Secondly, you can assign explicit values to the axis. Rather than using the automatic values arising from your data, you can just use VALUE= to overwrite the labels placed on the tick marks. This isn't optimal if you have a varying axis (ie, you produce twenty of these with different axis amounts or whatnot), but if it's a fixed axis then you can probably get away with this. Look at the AXIS statement in GChart for more information.
How you'd do the first option:
data sample;
input group $ number;
format number dollar6.1;
axis_number = number;
format axis_number dollar6.0;
cards;
A 55.2
B 20.3
C 47.1
D 43.2
;
run;
proc sgplot data=sample;
vbar group /response=axis_number;
vbar group /response=number datalabel;
yaxis label='Number (sum)';
run;
That creates the bar chart twice, once with axis_number which then defines the axis, and once with number which defines the labels.
You can do this sort of thing using an annotate dataset. I'd give a better explanation of this if I had a solid understanding of how it works, but I use it so rarely that it's usually more of a trial-and-error process:
data sample;
input group $ number;
format number dollar6.0;
cards;
A 55.2
B 20.3
C 47.1
D 43.2
;
run;
Create anno dataset. I pulled this from the link above and got rid of extraneous stuff.
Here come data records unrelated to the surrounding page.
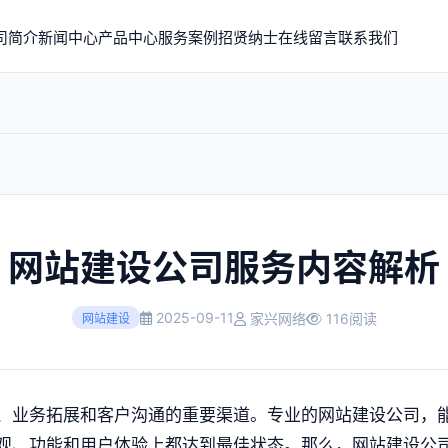
司简介
新闻中心
产品中心
服务案例
招贤纳士
在线留言
联系我们
网站建设公司服务内容解析
2025-09-11
家兴网络
116阅读
网站建设
、业务拓展和客户沟通的重要渠道。专业的网站建设公司，
观、功能和用户体验上都达到最佳状态。那么，网站建设公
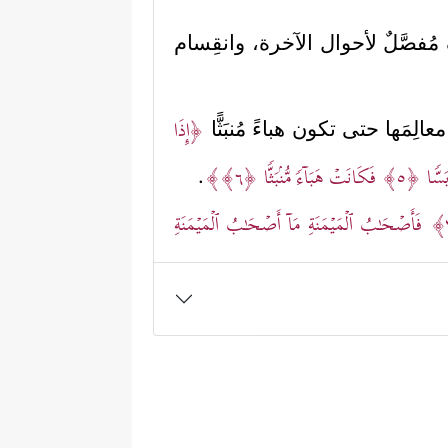
صَّلٌ لأحوال الآخرة، وانقِسام
﴿إِذَا
لِمَها حتى تكون هباءً مُنبَثًّا
َسࣰّا
﴿٥﴾
فَكَانَتۡ هَبَاۤءࣰ مُّنۢبَثࣰّا
﴿٦﴾
﴾
.
فَأَصۡحَـٰبُ ٱلۡمَیۡمَنَةِ مَاۤ أَصۡحَـٰبُ ٱلۡمَیۡمَنَةِ
﴿١١﴾
فِی جَنَّـٰتِ ٱلنَّعِیمِ
﴿١٢﴾
ثُلَّةࣱ مِّنَ
ࣲ مَّوۡضُونَةࣲ
﴿١٥﴾
مُّتَّكِـِٔینَ عَلَیۡهَا مُتَقَـٰبِلِینَ
ِفُونَ
﴿١٩﴾
وَفَـٰكِهَةࣲ مِّمَّا یَتَخَیَّرُونَ
﴿٢٠﴾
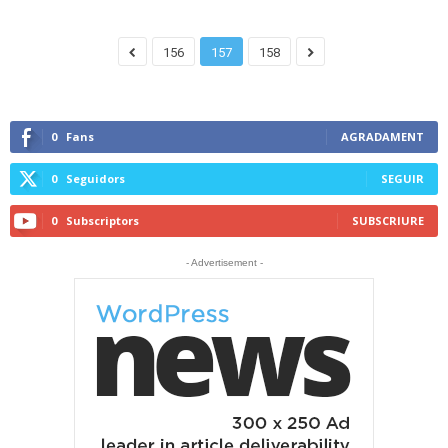
156
157
158
0
Fans
AGRADAMENT
0
Seguidors
SEGUIR
0
Subscriptors
SUBSCRIURE
- Advertisement -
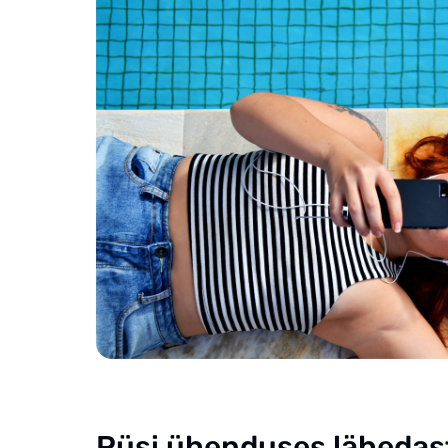
Püsi ühenduses lähedas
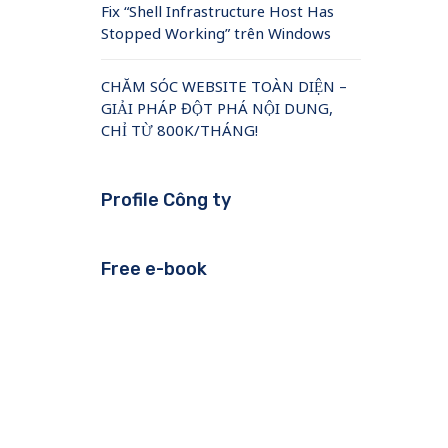
Fix “Shell Infrastructure Host Has
Stopped Working” trên Windows
CHĂM SÓC WEBSITE TOÀN DIỆN –
GIẢI PHÁP ĐỘT PHÁ NỘI DUNG,
CHỈ TỪ 800K/THÁNG!
Profile Công ty
Free e-book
Set [function]='label', [position] = '2' to place the labels above the bars, xsys = 2' and ysys = 2 to base the coordinates on the data values. size and style control the font.
midpoint=group puts the labels on the bars, y=number makes the y coordinate of the label equal the height of the bars, and text is where you specify the value and format of your label.
SAS Annotate Dictionary
data anno;
length function style $12;
retain function 'label' size 1 position '2'
xsys '2' ysys '2' style 'Albany AMT';
set sample;
midpoint=group;
y=number;
text=put(number,dollar6.1);
run;
Make your chart using your current code, but removing the sum and inserting annotate=anno.
axis1 minor=none order=0 to 60 by 10;
proc gchart data=sample;
vbar group/ type=sum sumvar=number annotate=anno levels=all raxis=axis1;
run;
If you're running 9.2 or later, and are happy to use the Graphics Template Language (GTL) then you can do it like this:
Add a new column to your data that rounds the value:
data sample;
input group $ number;
format number dollar6.1;
axisval=round(number,1);
cards;
A 55.2
B 20.3
C 47.1
D 43.2
;
run;
Define the chart:
proc template;
define statgraph mychart;
begingraph;
layout overlay;
barchartparm x=group y=axisval / datalabel=number;
endlayout;
endgraph;
end;
run;
Render the chart using the data we created earlier:
proc sgrender data=sample template=mychart;
run;
The trick here is using the datalabel= option of the barchartparm statement to specify which column contains the values for the labels. There may be some other ways to do this using the GTL and specifying formats but this seemed pretty straightforward to me.
The GTL is included in Base SAS 9.2 onwards I believe.